# Sweet F/F Rocker 2015 helmet fit issue



## Jhayesh2o (Apr 13, 2015)

So I just bought a brand new 2015 sweet full face rocker. I bought the M/L size, advertised as good for a size 7" to 7.75" head. My head is 7.125". Out of the box I slipped it on and was shocked at how tight it fit. The helmet came with a bunch of pads and since I'm on the lower end of the size range, fully expected to have to use most of them. I also checked to make sure the hand of God adjuster in the back was loosened all the way and it was still uncomfortably tight to the point I started getting a headache. I have a normal shaped head and the helmet was tightest above my ears, but snug everywhere else so it's not like it's tight on the sides but loose in the front and back of my head. 
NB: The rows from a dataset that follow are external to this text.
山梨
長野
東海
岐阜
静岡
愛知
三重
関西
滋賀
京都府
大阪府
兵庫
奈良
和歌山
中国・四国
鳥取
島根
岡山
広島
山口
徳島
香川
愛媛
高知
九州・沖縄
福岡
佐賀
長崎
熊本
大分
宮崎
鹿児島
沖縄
Just curious if anyone else has this issue? Before returning it and getting the next size up, I wonder if maybe the one I got is defective and another one in the same size would fit better. According to the numbers advertised, I should be swimming in the next helmet size up. Thanks for reading. Awesome helmet otherwise, super padding and construction.


----------



## ckspaddler (Sep 25, 2008)

I have a similar sized head. I just tried both sizes on and felt that the M/L was pretty tight around the temples. The L/XL was very large and while I could use the Occigrip to get it semi-snug, it still felt very big around the top part of my head. It seems as though the fit on the M/L is much narrower than on previous models. You could try getting in contact with Sweet and see what they have to say, but the narrow fit may just be how they run.


----------



## Jhayesh2o (Apr 13, 2015)

Quick update. Before sending back to them, I tried out an idea. I placed a five lb circular weight (used for weight lifting) between the ears of the helmet. The effect is to spread open the width of the helmet by a few inches. I then set it outside in the sun for a few hours. After bringing it back inside, I tried it back on and it felt great. The squeeze to the temples seems to be gone and the rest of the fit feels comfortably snug all around. I'll try it for an hour while watching tv later tonight to see if the fix is permanent.


----------



## BeaterBoater (Sep 29, 2014)

Sweet's helmets all fit weird. My L/XL FF Rocker is very tight. I know a lot of people who actually carved out the foam. Not doing that after paying $350. The strutter on the other hand fits me perfect. So tight that it gives me a headache and I can't wear a skullcap or anything underneath. I normally wear a large.


----------